Das hat uns dazu geführt, zu sagen: Mit der Art, wie Netzausbau in Deutschland im Augenblick betrieben wird, mit der Art, wie Repowering betrieben wird, wird das nicht zu schaffen sein. Deshalb nehmen wir genau in diesen Bereichen eine Beschleunigung vor, genauso wie wir versuchen, den Kraftwerksneubau zu beschleunigen, um da wirklich auf der sicheren Seite zu sein. Die Zielausrichtung der Erreichung des Zeitalters der erneuerbaren und die verschiedenen Stufen sind aber eins zu eins wieder eingeflossen. Das war das Revolutionäre an diesem Konzept. Hinzu kommt eben der schnellere Ausstieg aus der Kernenergie insgesamt.

Zu Ihrer ersten Frage: Wir haben uns sehr gut überlegt, wie die Ersatzkapazitäten geschaffen werden können, wie der Netzausbau stattfinden kann und wie das mit den Reststrommengen von Krümmel und Mülheim-Kärlich aussieht, und haben uns für die Variante entschieden, dass wir es auch als ein Jahrzehnt empfinden, wenn wir sagen: Bis Ende 2022. Wir haben allerdings sehr genau festgelegt ‑ der Umweltminister hat darauf hingewiesen ‑, dass nur die drei neuesten Kernkraftwerke ‑ und damit auch die Kernkraftwerke mit dem höchsten Sicherheitsstandard ‑ im Jahre 2022 noch laufen werden. Insofern glauben wir, dass die Philosophie, dass Sicherheit das Wichtigste ist, auch in der Abwägung, wie lange das laufen kann, eine Rolle gespielt hat.

FRAGE: Frau Bundeskanzlerin, international wird der deutsche Beschluss mit großem Interesse und manchmal auch mit Kopfschütteln verfolgt. Sehen Sie in diesem deutschen Beschluss ein Modell, dem andere Länder folgen könnten? Was für Auswirkungen hat das insbesondere auf die Beziehungen zu den Nachbarländern, wo jenseits der deutschen Grenze ja noch relativ viele Atomkraftwerke stehen?
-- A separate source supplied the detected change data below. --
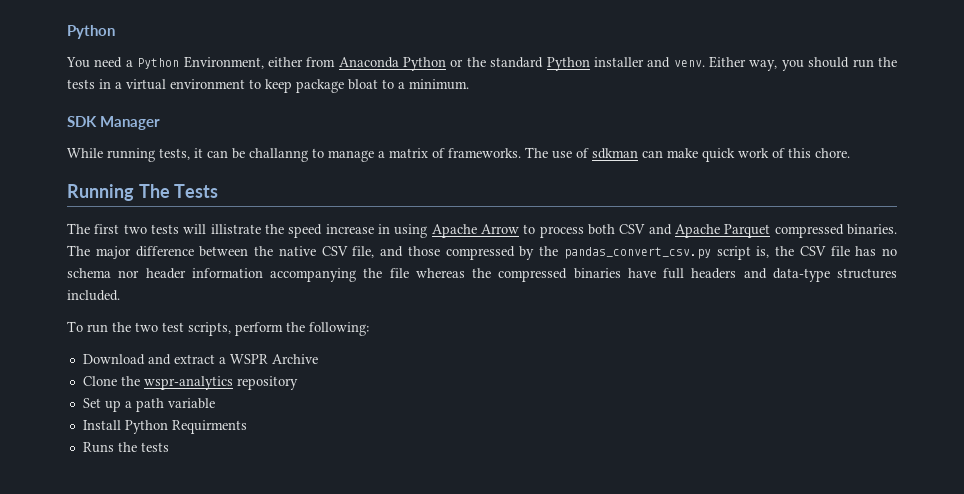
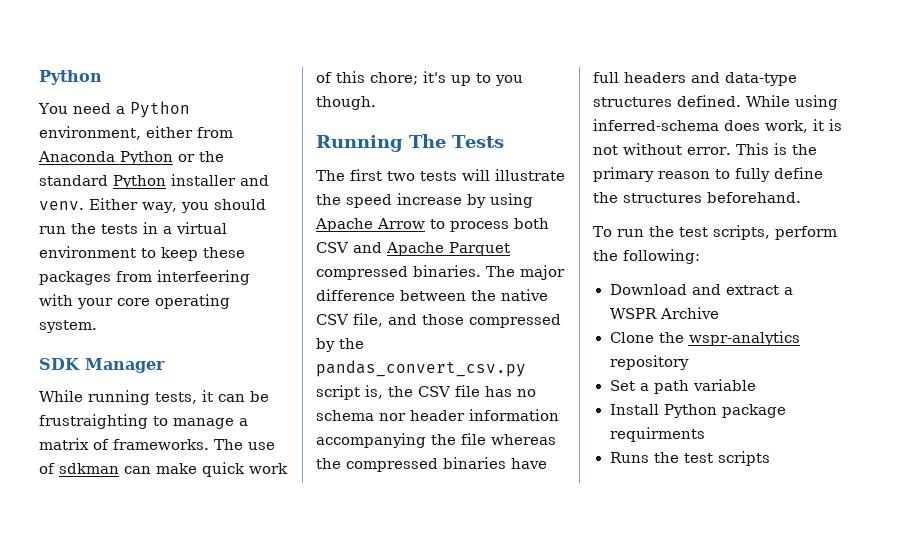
[183,56,264,69] Environment, -> [39,126,141,140] environment,
[296,79,469,93] package bloat to a minimum. -> [203,247,245,258] [39,270,250,285] [39,294,230,309] [39,320,97,333] these packages from interfeering with your core operating system.
[249,148,308,162] challanng -> [39,414,148,429] frustraighting
[815,148,850,158] chore. -> [370,71,523,86] [316,96,376,110] chore; it's up to you though.
[210,224,261,234] illistrate -> [495,169,565,181] illustrate
[378,224,390,234] in -> [467,194,486,208] by
[67,290,120,301] included. -> [677,95,838,110] [593,119,842,133] [593,143,817,155] [593,167,823,182] [593,192,801,203] defined. While using inferred-schema does work, it is not without error. This is the primary reason to fully define the structures beforehand.
[135,322,158,332] two -> (674, 231) none
[104,400,121,412] up -> (635, 385) none
[171,420,247,434] Requirments -> [721,404,786,418] [609,427,705,442] package requirments
[140,442,169,452] tests -> [683,451,770,466] test scripts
BK'IN DR. MERKEL: Wir haben in Europa eine sehr unterschiedliche Situation. Unser Nachbar Frankreich zum Beispiel bezieht 80 Prozent seines Stroms auf der Basis von Kernenergie. Was wir erreicht haben, ist, dass alle europäischen Kernkraftwerke jetzt einem Stresstest unterzogen werden. Das heißt, wir nähern uns auch einer besser vergleichbaren Sicherheitsstruktur an. Die Herangehensweise ist aber unterschiedlich.
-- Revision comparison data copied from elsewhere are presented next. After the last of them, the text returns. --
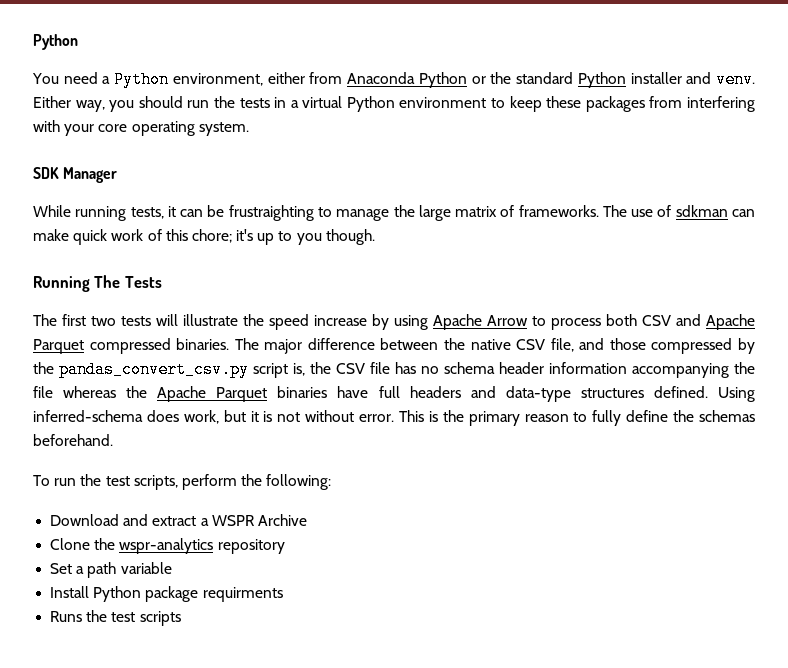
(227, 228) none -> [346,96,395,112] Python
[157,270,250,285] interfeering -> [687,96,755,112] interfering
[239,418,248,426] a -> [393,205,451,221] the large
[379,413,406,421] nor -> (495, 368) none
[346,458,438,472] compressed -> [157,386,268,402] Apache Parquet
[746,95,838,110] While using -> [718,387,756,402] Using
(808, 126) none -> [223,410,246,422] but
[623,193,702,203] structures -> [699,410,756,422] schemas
Es ist richtig, dass dieser Beschluss außerhalb Deutschlands sehr interessiert verfolgt wird. Die Mitglieder der Ethikkommission haben uns erzählt, dass sie unglaublich viele Nachfragen aus anderen Ländern haben, in denen jetzt gefragt wird: "Wie macht ihr das?". Insofern wird darauf sicherlich ein Blick geworfen. Wir glauben, dass wir den Ländern, die sich entscheiden, entweder aus der Kernenergie auszusteigen oder gar nicht erst einzusteigen, zeigen können, dass Wachstum, Arbeitsplätze, wirtschaftliche Prosperität und eine Energieversorgung in Richtung von erneuerbaren Energien zusammengehen. Das ist unser eigentlicher Punkt. Wir kommen hier zu einer neuen Form von Wachstumsmöglichkeiten. Das ist heute noch einmal deutlich gemacht worden: Die Afrikanische Union zum Beispiel hat sich entschieden, im Wesentlichen ohne Kernenergie bzw. ohne den Neubau von Kernkraftwerken auszukommen. Gerade für diese afrikanischen Länder könnte das insofern ein interessantes Modell sein, aber genauso auch für europäische Länder, die sich anders entscheiden.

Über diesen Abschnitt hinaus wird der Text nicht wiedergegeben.